Les 6000 policiers du pays ne portent généralement pas d'arme à la ceinture, mais avaient été autorisés à le faire à titre provisoire depuis novembre 2014, quand le service de renseignement intérieur avait relevé son niveau d'alerte face à la menace d'attentats ciblant les forces de l'ordre.
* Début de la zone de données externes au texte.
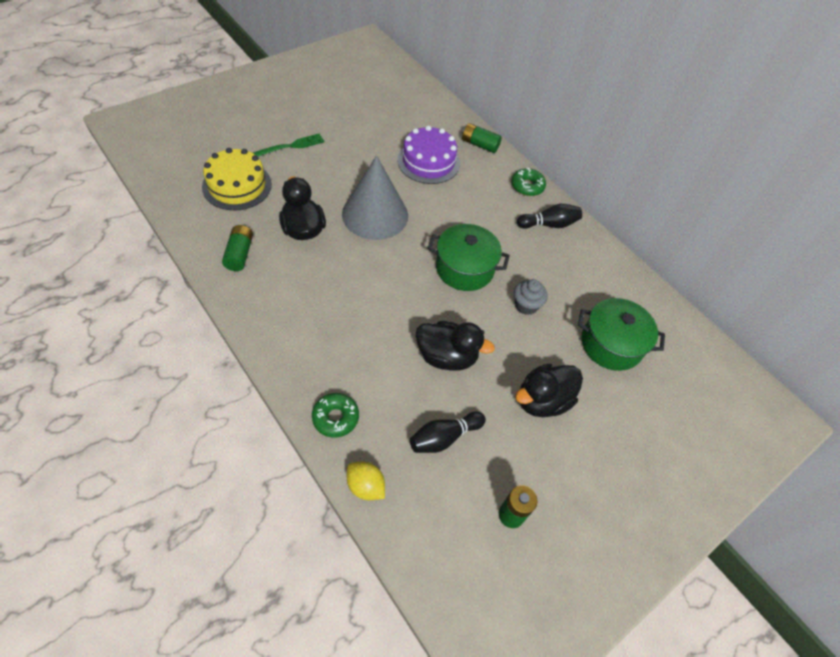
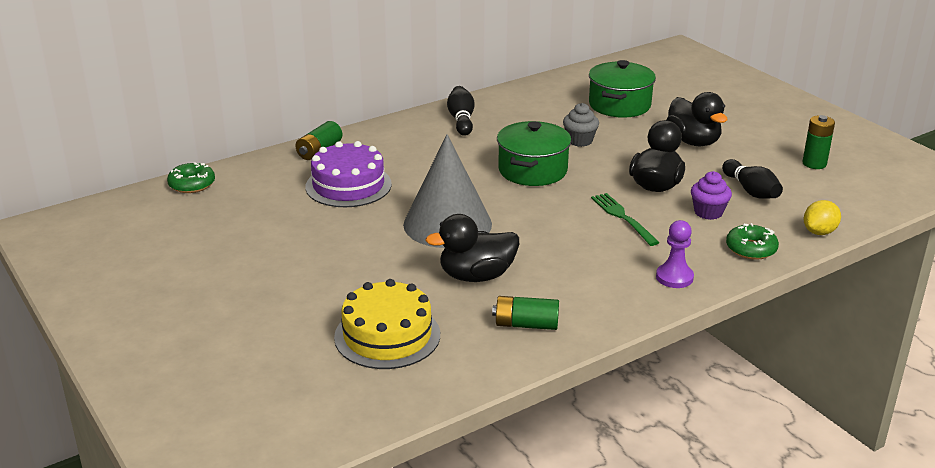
camera: 80 degrees left, 25 degrees down
green fork [253,133,325,157] -> green fork moved to [591,193,660,246]
green donut [511,168,546,196] -> green donut moved to [167,162,215,193]
none -> purple pawn [656,220,694,288]
none -> purple cupcake [691,171,732,220]

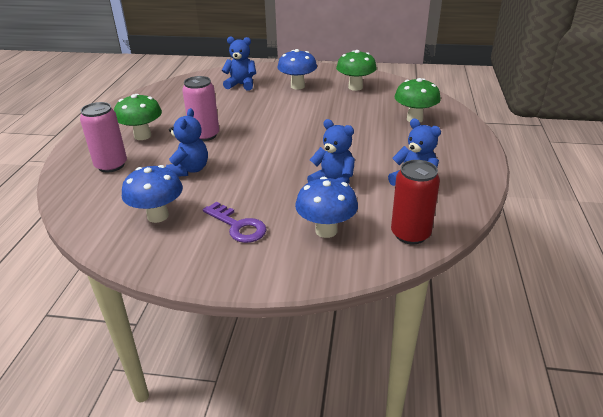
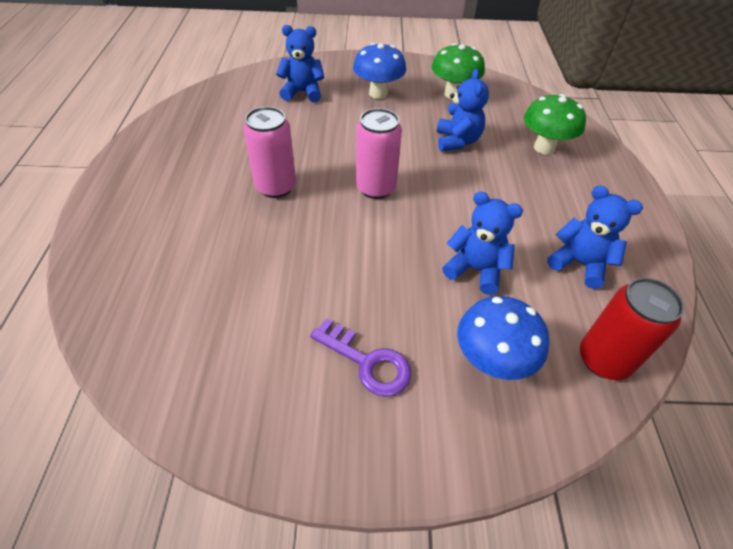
camera: 10 degrees left, 15 degrees up
pink can [80,102,127,172] -> pink can moved to [356,108,402,199]
green mushroom [114,94,162,140] -> none
blue mushroom [122,165,183,223] -> none
blue teddy bear [166,108,208,177] -> blue teddy bear moved to [437,69,489,151]

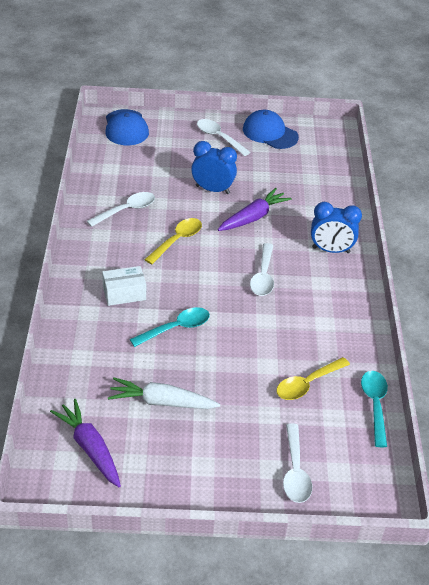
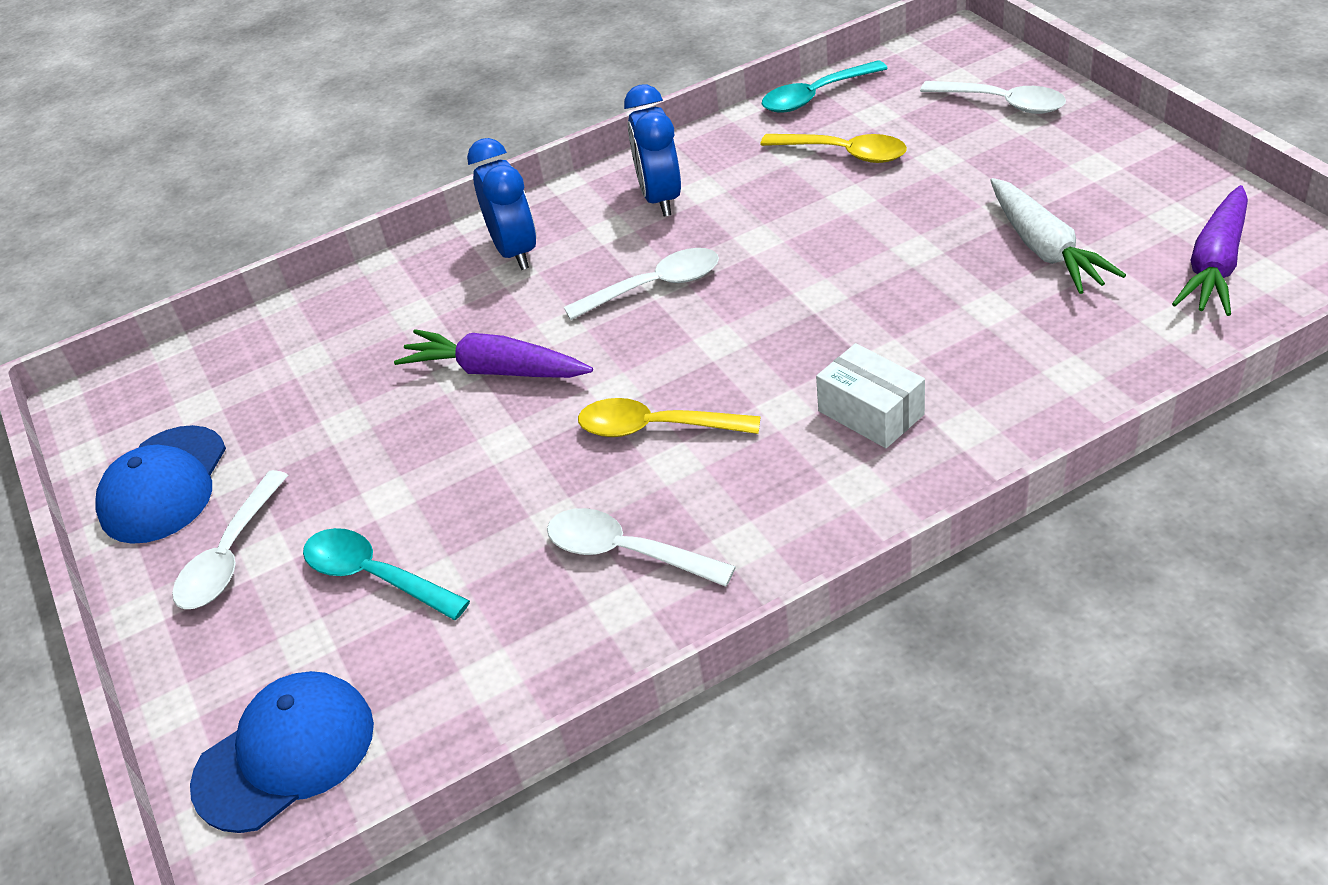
camera: 110 degrees left, 0 degrees up
turquoise spoon [130,307,210,347] -> turquoise spoon moved to [303,528,470,620]
blue clock [191,141,237,194] -> blue clock moved to [624,85,681,217]
white spoon [283,423,312,503] -> white spoon turned 60 degrees clockwise [920,81,1066,114]

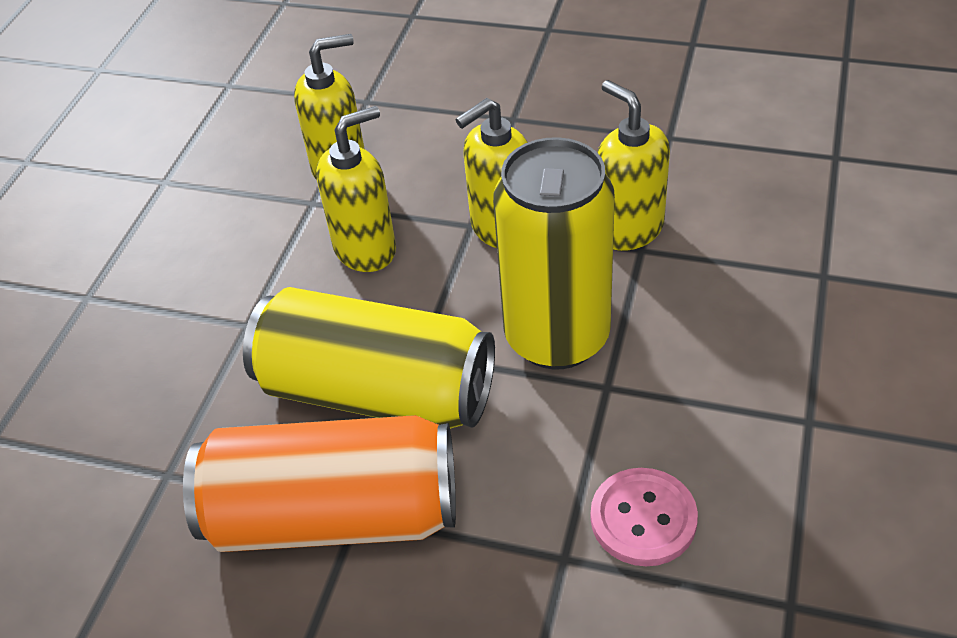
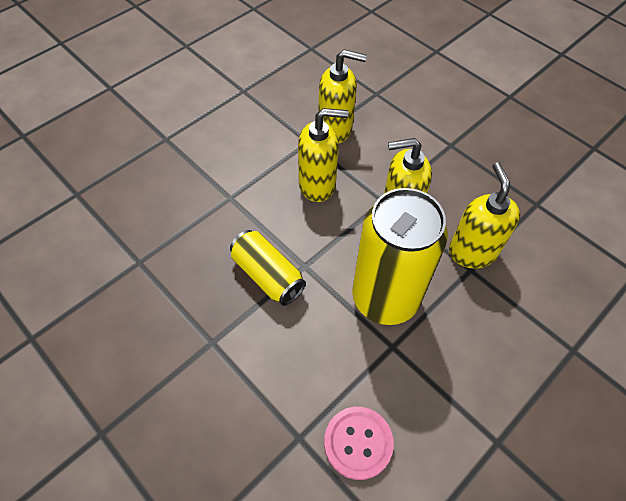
camera: 25 degrees right, 10 degrees up
orange can [183,415,456,552] -> none
yellow can [243,287,495,429] -> yellow can [230,230,306,306], size x0.56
Le niveau de menaces avait été revu à la baisse fin octobre, et la Direction de la police avait annoncé vendredi, quelques heures avant les attentats de Paris, un retour à la pratique antérieure, à savoir des agents désarmés et un stockage des armes dans leurs véhicules.

Lundi, tout en soulignant que le niveau de menaces restait inchangé en Norvège, elle a annoncé lundi le report de ce retour à la normale jusqu'au 1er décembre, invoquant les questions soulevées par les attentats de Paris.

« Le plus important que l'on puisse faire maintenant, c'est de nous doter du meilleur aperçu possible de la situation internationale et nationale », a déclaré un haut responsable, Kaare Songstad, dans un communiqué.

Dans le sillage des attaques qui ont fait au moins 129 morts dans la capitale française vendredi, le ministre norvégien de la Justice Anders Anundsen a demandé au service de renseignement intérieur une nouvelle évaluation des risques que des djihadistes du groupe État islamique (EI) se glissent dans le flot de réfugiés entrant dans le pays.

Si les militants norvégiens des droits de l'Homme sont généralement hostiles à l'armement des policiers, ces derniers y sont majoritairement favorables.